Je conçois la douleur où la crainte vous plonge.
Un préſage ſi noir n’eſt cependant qu’un ſonge
Que le ſommeil produit & nous offre au haſard,
Où, bien plus que les dieux, nos ſens ont ſouvent part.
Pourrais-je craindre un ſonge à vos yeux ſi funeſte,
Moi qui ne compte plus d’autre ennemi qu’Oreſte ?
Au gré de ſa fureur qu’il s’arme contre nous,
Je ſaurai lui porter d’inévitables coups.

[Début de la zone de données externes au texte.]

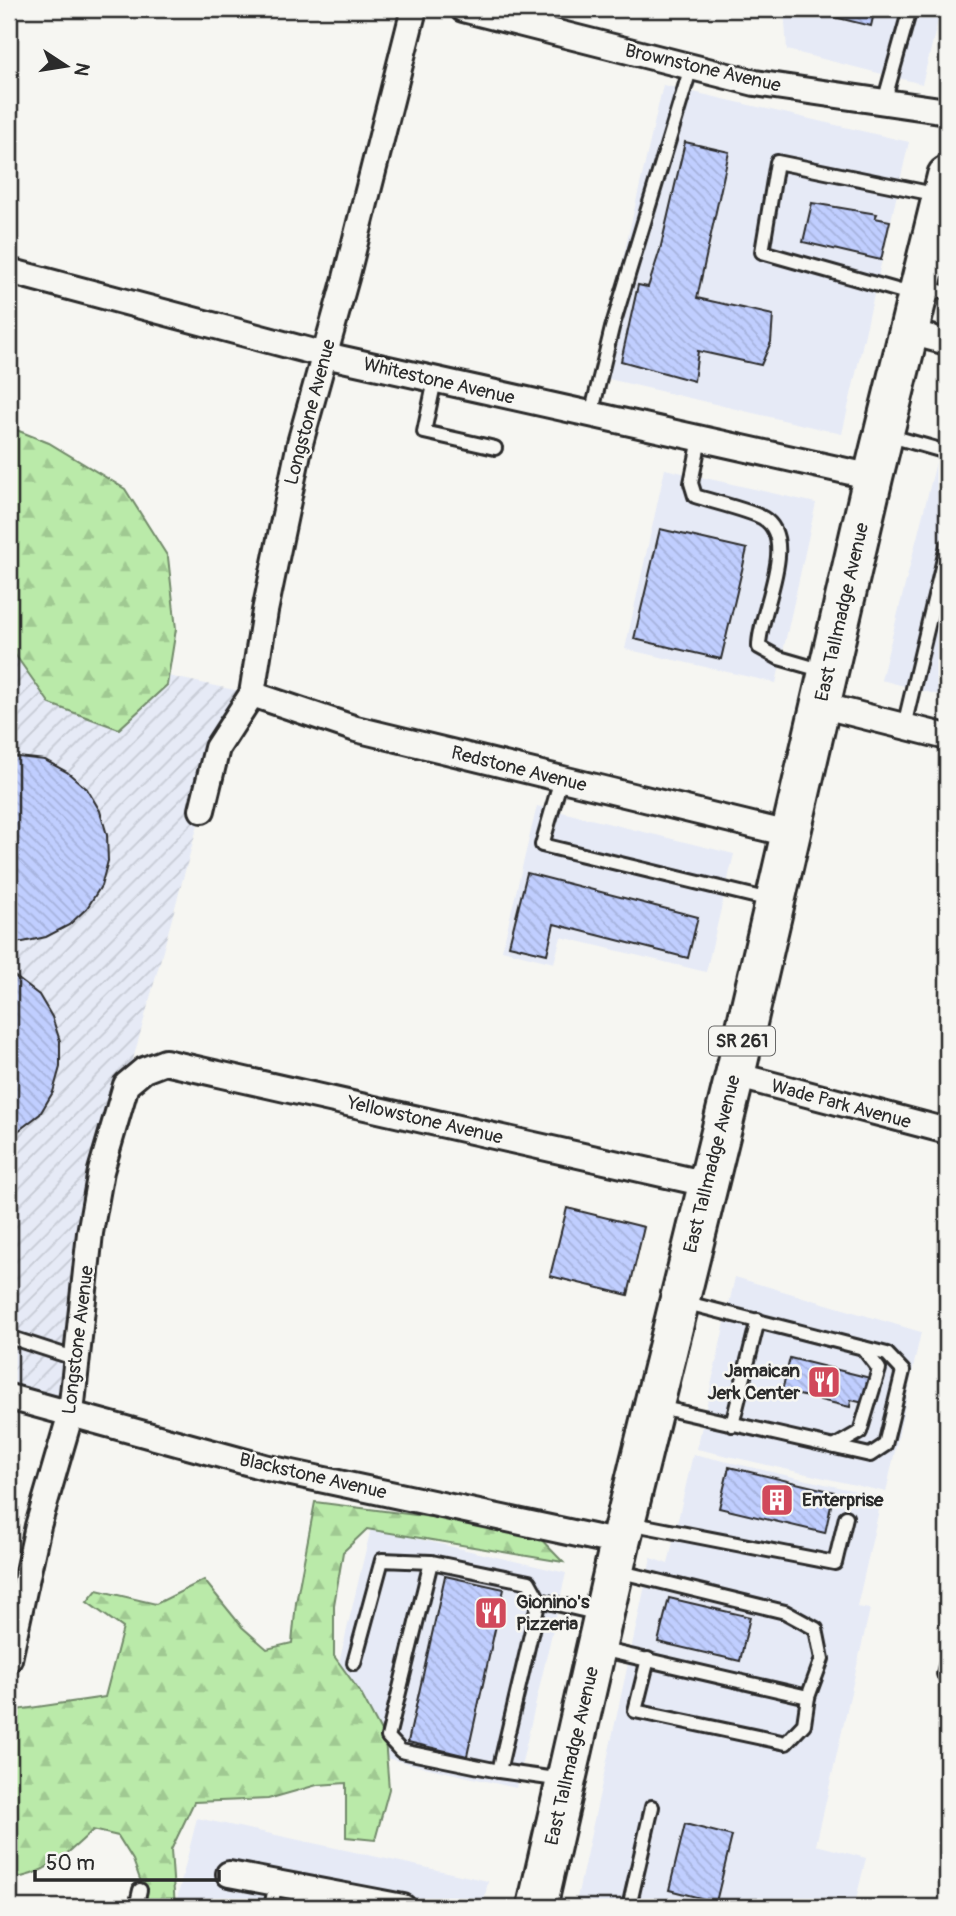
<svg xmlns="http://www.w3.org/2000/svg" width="956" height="1916" font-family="Pangolin,sans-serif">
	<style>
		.built { fill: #e6eaf6 }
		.industrial { fill: url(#industrial-furrows) }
		.forest { fill: url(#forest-firs); stroke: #728a6a; stroke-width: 2 }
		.building { fill: url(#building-back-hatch); stroke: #2b2b2b; stroke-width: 2 }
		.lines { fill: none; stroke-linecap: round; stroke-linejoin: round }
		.lane-casing { stroke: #2b2b2b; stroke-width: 18 }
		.street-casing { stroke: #2b2b2b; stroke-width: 30 }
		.primary-casing { stroke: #2b2b2b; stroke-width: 44 }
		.lane { stroke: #f6f6f2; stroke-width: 12 }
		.street { stroke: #f6f6f2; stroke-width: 24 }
		.primary { stroke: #f6f6f2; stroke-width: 38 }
		.labels { text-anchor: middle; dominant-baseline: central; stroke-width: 5; stroke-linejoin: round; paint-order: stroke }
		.shield { fill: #f6f6f2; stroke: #686867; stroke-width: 2 }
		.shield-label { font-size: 18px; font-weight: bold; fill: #2b2b2b }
		.street-label { font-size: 19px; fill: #2b2b2b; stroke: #f6f6f2 }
		.poi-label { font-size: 19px; font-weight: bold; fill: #2b2b2b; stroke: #f6f6f2; text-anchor: start }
	</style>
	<defs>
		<pattern id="industrial-furrows" width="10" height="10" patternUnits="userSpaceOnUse" patternTransform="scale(1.75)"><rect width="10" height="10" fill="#e6eaf6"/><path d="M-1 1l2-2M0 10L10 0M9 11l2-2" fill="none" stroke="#c5c9d3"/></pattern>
		<pattern id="forest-firs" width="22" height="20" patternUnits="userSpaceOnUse" patternTransform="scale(1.75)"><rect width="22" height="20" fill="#baeaa9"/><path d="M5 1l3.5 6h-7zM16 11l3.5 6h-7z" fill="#a0c992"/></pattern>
		<pattern id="building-back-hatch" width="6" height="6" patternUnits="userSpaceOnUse" patternTransform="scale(1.75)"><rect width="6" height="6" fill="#c0ceff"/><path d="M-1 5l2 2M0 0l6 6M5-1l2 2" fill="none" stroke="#a5b1db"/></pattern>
	</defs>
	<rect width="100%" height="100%" fill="#f6f6f2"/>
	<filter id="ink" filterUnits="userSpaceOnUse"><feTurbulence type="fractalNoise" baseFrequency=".0143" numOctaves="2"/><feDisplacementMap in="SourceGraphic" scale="14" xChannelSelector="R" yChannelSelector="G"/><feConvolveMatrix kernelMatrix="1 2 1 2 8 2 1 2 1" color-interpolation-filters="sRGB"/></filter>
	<g filter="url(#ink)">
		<g class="built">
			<path d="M784,9h157l-19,75 -135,-34z"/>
			<path d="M663,85l246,57 -67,292 -246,-58z"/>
			<path d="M946,423l1,1v273l-66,-17z"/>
			<path d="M665,469l151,34 -40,180 -151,-34z"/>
			<path d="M537,806l197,48 -28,118 -145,-35 -7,26 -52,-13z"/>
			<path d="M735,1277l186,55 -35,160 -189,-43z"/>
			<path d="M693,1454l189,43 -25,110 13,2 -54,236 50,13 -12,49h-279l76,-349 17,6z"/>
			<path d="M371,1528l195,45 -50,215 -196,-45z"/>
			<path d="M197,1818l291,63 -5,26h-308z"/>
		</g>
		<path class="industrial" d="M9,646l41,58 117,-19 1,-9 81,17 -49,124 -73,264 -62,327 -56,-15z"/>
		<g class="forest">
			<path d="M9,427l40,16 76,46 43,68 8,72 -9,56 -48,44 -69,-25 -41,-58z"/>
			<path d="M315,1502l217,28 31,32 -196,-33 -24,23 -9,53v51l26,36 25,47 4,50 -14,51 -29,-3v-54l-29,2 -49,14 -74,3 -23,48 4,57h-25l-17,-47 -15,-24 -25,-6c-25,24 -49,46 -84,49v-168l96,-14 18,-69 -36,-26 10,-12 59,14 48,-24 38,47 25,22 25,-6 4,-40z"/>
		</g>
		<g class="building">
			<path d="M802,9h73l-4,17z"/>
			<path d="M685,142l44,10 -32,146 76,17 -2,27 -10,23 -63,-14 -4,30 -73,-20 17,-76 10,2 12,-37z"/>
			<path d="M812,203l65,11 -2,4 15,3 -9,39 -78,-18z"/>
			<path d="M660,529l87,20 -26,110 -87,-20z"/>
			<path d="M9,756l36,4 22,12 20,17 13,22 7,24 1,26 -7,25 -14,22 -18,17 -23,12 -23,5h-14z"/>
			<path d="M527,873l171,44 -10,41 -134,-34 -7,30 -38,-9z"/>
			<path d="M9,972l30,23 13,22 8,24v26l-7,25 -13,22 -31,24z"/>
			<path d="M567,1208l77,19 -16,68 -78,-19z"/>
			<path d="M790,1358l80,20 -6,25 -13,-3 -1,7 -68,-16z"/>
			<path d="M729,1467l105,25 -9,41 -106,-25z"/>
			<path d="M445,1576l59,13 -37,167 -59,-14z"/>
			<path d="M669,1598l81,19 -10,44 -82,-19z"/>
			<path d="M685,1824l47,12 -16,66 -47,-12z"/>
		</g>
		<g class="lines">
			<defs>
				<g id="lane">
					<path d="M884,102l26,-93"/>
					<path d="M924,287l23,6"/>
					<path d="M914,295l-152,-43 15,-90 162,33"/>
					<path d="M435,380l-11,52 71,16"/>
					<path d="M591,415l21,-87 79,-261"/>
					<path d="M887,435l60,17"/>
					<path d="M700,439l-9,44 4,13c15,5 57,15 68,22 37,22 -5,96 -4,129l20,11 45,13"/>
					<path d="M904,726l43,-180"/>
					<path d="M561,779l-19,66 228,55"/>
					<path d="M9,1337l68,22"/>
					<path d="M659,1407l211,48 15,-10 18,-74 -16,-17 -204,-52"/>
					<path d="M732,1425l26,-105"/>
					<path d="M834,1447l26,-15 19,-63 -16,-21"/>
					<path d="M629,1523l206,40 11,-46"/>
					<path d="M600,1649l208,48 14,-38 -6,-30 -31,-17 -168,-41"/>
					<path d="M648,1659l-13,52 151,32 18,-19 4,-27"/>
					<path d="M947,1661l-3,13 3,1"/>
					<path d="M354,1663l28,-103 49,2"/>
					<path d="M499,1771l-98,-20 -13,-14 43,-175 98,20 10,18"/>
					<path d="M563,1780l-64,-9 40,-171 61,14"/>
					<path d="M136,1907l4,-17"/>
					<path d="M271,1907l5,-24"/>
					<path d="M629,1907l23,-100"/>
				</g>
				<g id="street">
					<path d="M463,9l292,74 192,28"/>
					<path d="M9,271l316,84 548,122"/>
					<path d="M909,332l38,10"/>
					<path d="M252,694l104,35 433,105"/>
					<path d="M820,705l127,32"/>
					<path d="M202,810l15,-62 35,-54 13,-83 35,-168 46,-165 68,-269"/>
					<path d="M735,1075l212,56"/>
					<path d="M9,1397l259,71 352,75"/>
					<path d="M9,1659l29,-133 33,-113 19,-180 11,-62 25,-86 18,-15 21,-8 542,122"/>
					<path d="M229,1874l174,33"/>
				</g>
				<path id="primary" d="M537,1907l83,-364 115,-468 138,-598 74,-301"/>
			</defs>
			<use href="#lane" class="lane-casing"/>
			<use href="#street" class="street-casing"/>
			<use href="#primary" class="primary-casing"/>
			<use href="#lane" class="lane"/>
			<use href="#street" class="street"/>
			<use href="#primary" class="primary"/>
		</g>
	</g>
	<defs>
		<symbol id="restaurant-square" viewBox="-11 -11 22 22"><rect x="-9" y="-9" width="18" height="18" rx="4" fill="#d1495b" stroke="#f6f6f2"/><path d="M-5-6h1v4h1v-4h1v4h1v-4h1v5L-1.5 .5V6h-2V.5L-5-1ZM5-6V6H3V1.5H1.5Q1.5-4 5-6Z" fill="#fff"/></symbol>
		<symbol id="building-square" viewBox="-11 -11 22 22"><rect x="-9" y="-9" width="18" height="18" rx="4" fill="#d1495b" stroke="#f6f6f2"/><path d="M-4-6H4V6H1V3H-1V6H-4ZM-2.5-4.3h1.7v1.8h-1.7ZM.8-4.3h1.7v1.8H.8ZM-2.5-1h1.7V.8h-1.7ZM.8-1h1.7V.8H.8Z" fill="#fff"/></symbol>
	</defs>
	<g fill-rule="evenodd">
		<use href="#restaurant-square" x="805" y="1363" width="38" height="38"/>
		<use href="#building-square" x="758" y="1481" width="38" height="38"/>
		<use href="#restaurant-square" x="472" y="1594" width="38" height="38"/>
	</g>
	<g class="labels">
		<rect class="shield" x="709" y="1026.5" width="66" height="29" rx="5"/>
		<g class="shield-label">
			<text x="742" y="1041">SR 261</text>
		</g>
		<g class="street-label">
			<text transform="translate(703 68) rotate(13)">Brownstone Avenue</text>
			<text transform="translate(439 381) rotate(13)">Whitestone Avenue</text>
			<text transform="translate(310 412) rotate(-75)">Longstone Avenue</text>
			<text transform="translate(842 612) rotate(-77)">East Tallmadge Avenue</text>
			<text transform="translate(519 769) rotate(14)">Redstone Avenue</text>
			<text transform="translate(841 1104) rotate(15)">Wade Park Avenue</text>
			<text transform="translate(425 1120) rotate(13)">Yellowstone Avenue</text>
			<text transform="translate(712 1164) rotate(-76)">East Tallmadge Avenue</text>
			<text transform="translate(78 1340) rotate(-83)">Longstone Avenue</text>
			<text transform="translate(313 1476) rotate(13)">Blackstone Avenue</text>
			<text transform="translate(572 1756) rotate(-77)">East Tallmadge Avenue</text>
		</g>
		<g class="poi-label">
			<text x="800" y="1371" text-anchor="end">Jamaican<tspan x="800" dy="22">Jerk Center</tspan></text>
			<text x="802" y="1500">Enterprise</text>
			<text x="516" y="1602">Gionino's<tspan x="516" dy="22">Pizzeria</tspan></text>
		</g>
	</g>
	<rect width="956" height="1916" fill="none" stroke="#f6f6f2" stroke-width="35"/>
	<rect x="18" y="18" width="921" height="1881" fill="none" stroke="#2b2b2b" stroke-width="2.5" filter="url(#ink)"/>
	<g transform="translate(66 66) rotate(102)" stroke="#f6f6f2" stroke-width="5" paint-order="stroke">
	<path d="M0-5L12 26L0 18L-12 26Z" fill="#2b2b2b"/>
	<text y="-10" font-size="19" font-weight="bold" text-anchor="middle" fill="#2b2b2b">N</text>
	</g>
	<path d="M35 1870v10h184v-10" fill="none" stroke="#2b2b2b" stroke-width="3.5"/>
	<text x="46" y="1870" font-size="21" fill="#2b2b2b" stroke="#f6f6f2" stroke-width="5" paint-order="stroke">50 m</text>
</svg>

Ma haine à trop haut prix vient de mettre ſa tête,
Pour redouter encor les malheurs qu’il m’apprête.
C’eſt en vain que Samos la defend contre moi :
Qu’elle tremble, à ſon tour, pour elle & pour ſon roi.
Athènes déſormais, de ſes pertes laſſée,
Nous menace bien moins qu’elle n’eſt menacée ;
Et le roi de Corinthe, épris plus que jamais,
Me demande aujourd’hui ma fille avec la paix.
Quel que ſoit ſon pouvoir, quoi qu’il en oſe attendre,
Sans la tête d’Oreſte il n’y faut point prétendre.
D’ailleurs, pour cet hymen le ciel m’offre une main
Dont j’attends pour moi-même un ſecours plus certain.
Ce héros, défenſeur de toute ma famille,
Eſt celui qu’en ſecret je déſtine à ma fille.